Excerpted passage section start

It has to be mentioned that the study was planned as a trial with an active comparator in order to be sure that the patients were blinded and that we expected that the 25 Hz stimulation would be more effective than the 1 Hz stimulation, corresponding to the results from the use of invasive VNS in epilepsy [32, 33]. This means that it is very unlikely that partial unblinding may have affected the results, as the local sensation is more intense with 25 Hz stimulation, and the study physicians expected the 25 Hz stimulation to be more effective. However, it is not clear why the 1 Hz stimulation was more effective than the 25 Hz stimulation. The mechanisms by which VNS influences chronic migraine may be different from those in epilepsy. In addition, activation of central nervous system structures by stimulation of thickly myelinated sensory fibers in the auricular branch of the vagus nerve may require different stimulation patterns than the cervical branch, which is a mixed nerve with myelinated and non-myelinated efferent as well as afferent fibers. As no dose–response or frequency-response data are available for any neurostimulation method in migraine treatment, the question whether frequency or total number of stimuli influence the result remains open.

Excerpted passage section end

Copy out the whole passage on stimulation frequency in the migraine study word for word.

Data for analysis section start

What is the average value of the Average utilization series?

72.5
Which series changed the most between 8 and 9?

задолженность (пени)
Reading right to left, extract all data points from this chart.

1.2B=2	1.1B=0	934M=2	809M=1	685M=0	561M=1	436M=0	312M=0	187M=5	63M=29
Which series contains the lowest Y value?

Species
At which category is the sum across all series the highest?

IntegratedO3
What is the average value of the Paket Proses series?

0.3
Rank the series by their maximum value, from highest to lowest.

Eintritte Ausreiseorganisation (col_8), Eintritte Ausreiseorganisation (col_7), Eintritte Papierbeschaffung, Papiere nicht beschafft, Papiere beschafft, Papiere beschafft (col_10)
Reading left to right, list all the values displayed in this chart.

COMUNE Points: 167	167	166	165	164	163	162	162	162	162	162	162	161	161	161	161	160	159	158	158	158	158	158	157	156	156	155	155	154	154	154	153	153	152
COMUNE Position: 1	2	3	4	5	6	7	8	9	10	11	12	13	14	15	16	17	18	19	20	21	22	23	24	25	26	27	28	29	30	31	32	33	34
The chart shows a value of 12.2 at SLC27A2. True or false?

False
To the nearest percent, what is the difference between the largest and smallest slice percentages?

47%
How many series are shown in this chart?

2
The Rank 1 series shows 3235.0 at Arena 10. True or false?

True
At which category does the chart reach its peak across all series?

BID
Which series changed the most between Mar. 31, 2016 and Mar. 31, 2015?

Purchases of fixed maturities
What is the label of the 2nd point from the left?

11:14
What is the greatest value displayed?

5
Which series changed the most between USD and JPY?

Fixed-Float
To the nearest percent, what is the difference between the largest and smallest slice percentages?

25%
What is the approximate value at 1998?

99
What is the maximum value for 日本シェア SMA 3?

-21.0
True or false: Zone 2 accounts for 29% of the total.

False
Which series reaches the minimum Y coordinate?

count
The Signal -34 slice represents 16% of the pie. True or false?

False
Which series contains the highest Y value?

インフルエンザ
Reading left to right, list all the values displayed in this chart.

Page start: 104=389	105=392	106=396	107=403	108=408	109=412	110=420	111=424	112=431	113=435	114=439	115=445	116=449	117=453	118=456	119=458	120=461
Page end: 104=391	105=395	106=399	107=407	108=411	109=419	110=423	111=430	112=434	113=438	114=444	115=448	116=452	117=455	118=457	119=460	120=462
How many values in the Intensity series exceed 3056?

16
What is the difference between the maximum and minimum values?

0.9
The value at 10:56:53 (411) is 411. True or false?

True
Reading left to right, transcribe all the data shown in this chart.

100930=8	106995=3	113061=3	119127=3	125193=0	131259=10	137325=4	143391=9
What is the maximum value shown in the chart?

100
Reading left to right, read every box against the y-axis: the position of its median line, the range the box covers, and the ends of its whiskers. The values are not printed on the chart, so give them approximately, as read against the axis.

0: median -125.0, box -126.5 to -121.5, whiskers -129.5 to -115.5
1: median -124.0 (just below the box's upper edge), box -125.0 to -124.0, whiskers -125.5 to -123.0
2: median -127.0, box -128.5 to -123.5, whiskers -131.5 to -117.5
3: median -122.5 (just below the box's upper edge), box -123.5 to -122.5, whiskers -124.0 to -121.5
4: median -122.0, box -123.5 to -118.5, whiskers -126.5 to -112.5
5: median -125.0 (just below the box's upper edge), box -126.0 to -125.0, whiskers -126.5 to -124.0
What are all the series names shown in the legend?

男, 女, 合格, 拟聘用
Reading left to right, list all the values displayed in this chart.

Data for analysis section end

Result >>
It has to be mentioned that the study was planned as a trial with an active comparator in order to be sure that the patients were blinded and that we expected that the 25 Hz stimulation would be more effective than the 1 Hz stimulation, corresponding to the results from the use of invasive VNS in epilepsy [32, 33]. This means that it is very unlikely that partial unblinding may have affected the results, as the local sensation is more intense with 25 Hz stimulation, and the study physicians expected the 25 Hz stimulation to be more effective. However, it is not clear why the 1 Hz stimulation was more effective than the 25 Hz stimulation. The mechanisms by which VNS influences chronic migraine may be different from those in epilepsy. In addition, activation of central nervous system structures by stimulation of thickly myelinated sensory fibers in the auricular branch of the vagus nerve may require different stimulation patterns than the cervical branch, which is a mixed nerve with myelinated and non-myelinated efferent as well as afferent fibers. As no dose–response or frequency-response data are available for any neurostimulation method in migraine treatment, the question whether frequency or total number of stimuli influence the result remains open.